Replacing a 3 GB SQLite database with a 10 MB FST (finite state transducer) binary

69 points by jmillikin


isuffix

The article is quite interesting, it's lovely to see a well-suited tool applied to a well-suited task achieving an order-of-magnitude improvement! But I was personally more struck by the final footnote than the body content. It states clearly a worry which has also paralyzed me at times, so I'll surface it here in part:

One could say in the first quarter-century of my life, that while I was always fascinated by programming, I could never overcome the guilt of not really knowing whether the tool I am building right now isn’t already superceded by some much better implementation someone else has already written 30 or 40 years ago; I could write a TSV-aware search and replace, or I could find out about awk and solve that entire class of problems in one fell swoop, for example. My central conceit is that this is a trap. You need to reinvent a couple of wheels to get to the edge of what we know about wheel-making, not a thousand wheels, and not zero; probably four or five is sufficient in most domains, maybe closer to twenty or thirty in the most epistemically rigorous and developed fields like mathematics or computer science. Each wheel you reinvent, and every directed question you ask along the way, will propel you faster to the true frontier than that same amount of time spent in idle study, or even five times that amount.

lemon

Very cool!
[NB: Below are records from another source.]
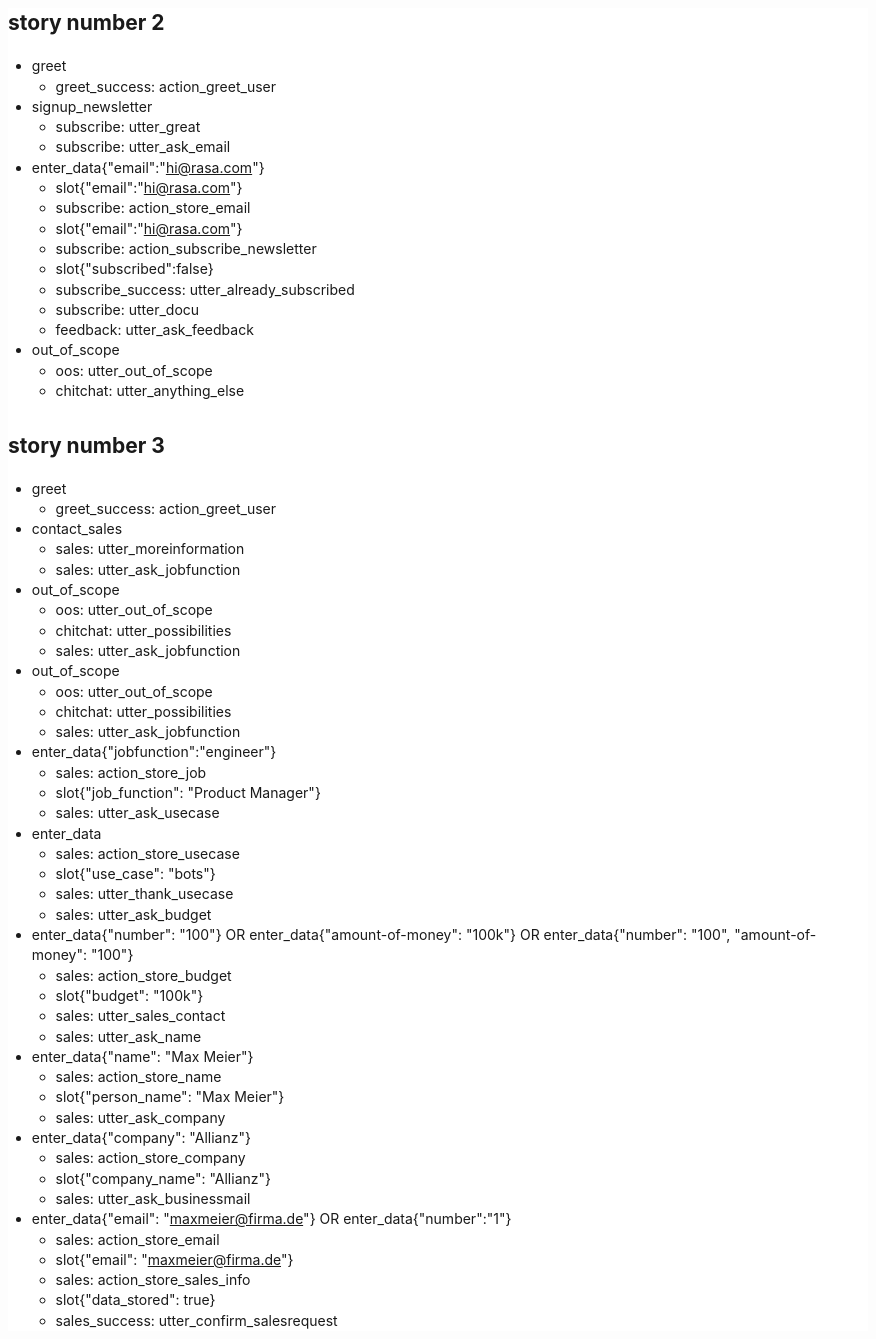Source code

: ## story number 2
* greet
    - greet_success: action_greet_user
* signup_newsletter
    - subscribe: utter_great
    - subscribe: utter_ask_email
* enter_data{"email":"hi@rasa.com"}
    - slot{"email":"hi@rasa.com"}
    - subscribe: action_store_email
    - slot{"email":"hi@rasa.com"}
    - subscribe: action_subscribe_newsletter
    - slot{"subscribed":false}
    - subscribe_success: utter_already_subscribed
    - subscribe: utter_docu
    - feedback: utter_ask_feedback
* out_of_scope
    - oos: utter_out_of_scope
    - chitchat: utter_anything_else

## story number 3
* greet
    - greet_success: action_greet_user
* contact_sales
    - sales: utter_moreinformation
    - sales: utter_ask_jobfunction
* out_of_scope
    - oos: utter_out_of_scope
    - chitchat: utter_possibilities
    - sales: utter_ask_jobfunction
* out_of_scope
    - oos: utter_out_of_scope
    - chitchat: utter_possibilities
    - sales: utter_ask_jobfunction
* enter_data{"jobfunction":"engineer"}
    - sales: action_store_job
    - slot{"job_function": "Product Manager"}
    - sales: utter_ask_usecase
* enter_data    
    - sales: action_store_usecase
    - slot{"use_case": "bots"}
    - sales: utter_thank_usecase
    - sales: utter_ask_budget
* enter_data{"number": "100"} OR enter_data{"amount-of-money": "100k"} OR enter_data{"number": "100", "amount-of-money": "100"}
    - sales: action_store_budget
    - slot{"budget": "100k"}
    - sales: utter_sales_contact
    - sales: utter_ask_name
* enter_data{"name": "Max Meier"}
    - sales: action_store_name
    - slot{"person_name": "Max Meier"}
    - sales: utter_ask_company
* enter_data{"company": "Allianz"}
    - sales: action_store_company
    - slot{"company_name": "Allianz"}
    - sales: utter_ask_businessmail
* enter_data{"email": "maxmeier@firma.de"} OR enter_data{"number":"1"}
    - sales: action_store_email
    - slot{"email": "maxmeier@firma.de"}
    - sales: action_store_sales_info
    - slot{"data_stored": true}
    - sales_success: utter_confirm_salesrequest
Reminded me of: Compressing Icelandic name declension patterns into a 3.27 kB trie

yokljo

There's a related data structure called a Dawg (Directed Acyclic Word Graph) which I discovered when implementing a Scrabble bot, and apparently is very common for that purpose. I believe the main difference from the fst crate is that it doesn't map each word to a unique integer.

I had a similar experience with size reduction, and also insane performance wins. A Scrabble bot needs to basically filter the entire dictionary by words that match a simple regex like ..cat.. We'll, not one simple regex, but every possible simple regex on the board right now. I went from waiting around for a minute to an unnoticeable delay.